── Recorded information
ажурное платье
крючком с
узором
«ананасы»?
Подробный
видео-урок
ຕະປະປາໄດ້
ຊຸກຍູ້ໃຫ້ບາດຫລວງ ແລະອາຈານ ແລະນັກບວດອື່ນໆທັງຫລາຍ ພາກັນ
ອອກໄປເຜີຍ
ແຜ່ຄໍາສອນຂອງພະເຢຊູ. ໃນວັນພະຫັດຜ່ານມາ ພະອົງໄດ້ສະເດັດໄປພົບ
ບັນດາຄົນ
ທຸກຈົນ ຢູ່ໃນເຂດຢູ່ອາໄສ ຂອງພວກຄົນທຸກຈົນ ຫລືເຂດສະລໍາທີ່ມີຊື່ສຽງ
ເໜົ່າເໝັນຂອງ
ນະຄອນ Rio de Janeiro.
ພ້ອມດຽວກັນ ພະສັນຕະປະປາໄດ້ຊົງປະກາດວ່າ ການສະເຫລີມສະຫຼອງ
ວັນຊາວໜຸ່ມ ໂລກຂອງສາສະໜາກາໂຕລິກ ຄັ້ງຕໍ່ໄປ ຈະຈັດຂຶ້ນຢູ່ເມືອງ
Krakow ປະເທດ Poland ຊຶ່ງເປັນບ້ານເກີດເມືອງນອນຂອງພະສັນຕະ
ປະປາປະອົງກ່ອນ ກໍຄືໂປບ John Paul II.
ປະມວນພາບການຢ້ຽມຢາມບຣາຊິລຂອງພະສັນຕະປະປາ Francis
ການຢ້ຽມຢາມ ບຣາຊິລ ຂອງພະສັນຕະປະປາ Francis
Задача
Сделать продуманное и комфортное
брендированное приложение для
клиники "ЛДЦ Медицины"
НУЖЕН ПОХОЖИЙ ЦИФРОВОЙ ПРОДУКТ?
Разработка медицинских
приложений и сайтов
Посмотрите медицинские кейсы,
────
#### Assignment
When you respond, give the whole listing again exactly as written.

#### Written solution
ажурное платье
крючком с
узором
«ананасы»?
Подробный
видео-урок
ຕະປະປາໄດ້
ຊຸກຍູ້ໃຫ້ບາດຫລວງ ແລະອາຈານ ແລະນັກບວດອື່ນໆທັງຫລາຍ ພາກັນ
ອອກໄປເຜີຍ
ແຜ່ຄໍາສອນຂອງພະເຢຊູ. ໃນວັນພະຫັດຜ່ານມາ ພະອົງໄດ້ສະເດັດໄປພົບ
ບັນດາຄົນ
ທຸກຈົນ ຢູ່ໃນເຂດຢູ່ອາໄສ ຂອງພວກຄົນທຸກຈົນ ຫລືເຂດສະລໍາທີ່ມີຊື່ສຽງ
ເໜົ່າເໝັນຂອງ
ນະຄອນ Rio de Janeiro.
ພ້ອມດຽວກັນ ພະສັນຕະປະປາໄດ້ຊົງປະກາດວ່າ ການສະເຫລີມສະຫຼອງ
ວັນຊາວໜຸ່ມ ໂລກຂອງສາສະໜາກາໂຕລິກ ຄັ້ງຕໍ່ໄປ ຈະຈັດຂຶ້ນຢູ່ເມືອງ
Krakow ປະເທດ Poland ຊຶ່ງເປັນບ້ານເກີດເມືອງນອນຂອງພະສັນຕະ
ປະປາປະອົງກ່ອນ ກໍຄືໂປບ John Paul II.
ປະມວນພາບການຢ້ຽມຢາມບຣາຊິລຂອງພະສັນຕະປະປາ Francis
ການຢ້ຽມຢາມ ບຣາຊິລ ຂອງພະສັນຕະປະປາ Francis
Задача
Сделать продуманное и комфортное
брендированное приложение для
клиники "ЛДЦ Медицины"
НУЖЕН ПОХОЖИЙ ЦИФРОВОЙ ПРОДУКТ?
Разработка медицинских
приложений и сайтов
Посмотрите медицинские кейсы,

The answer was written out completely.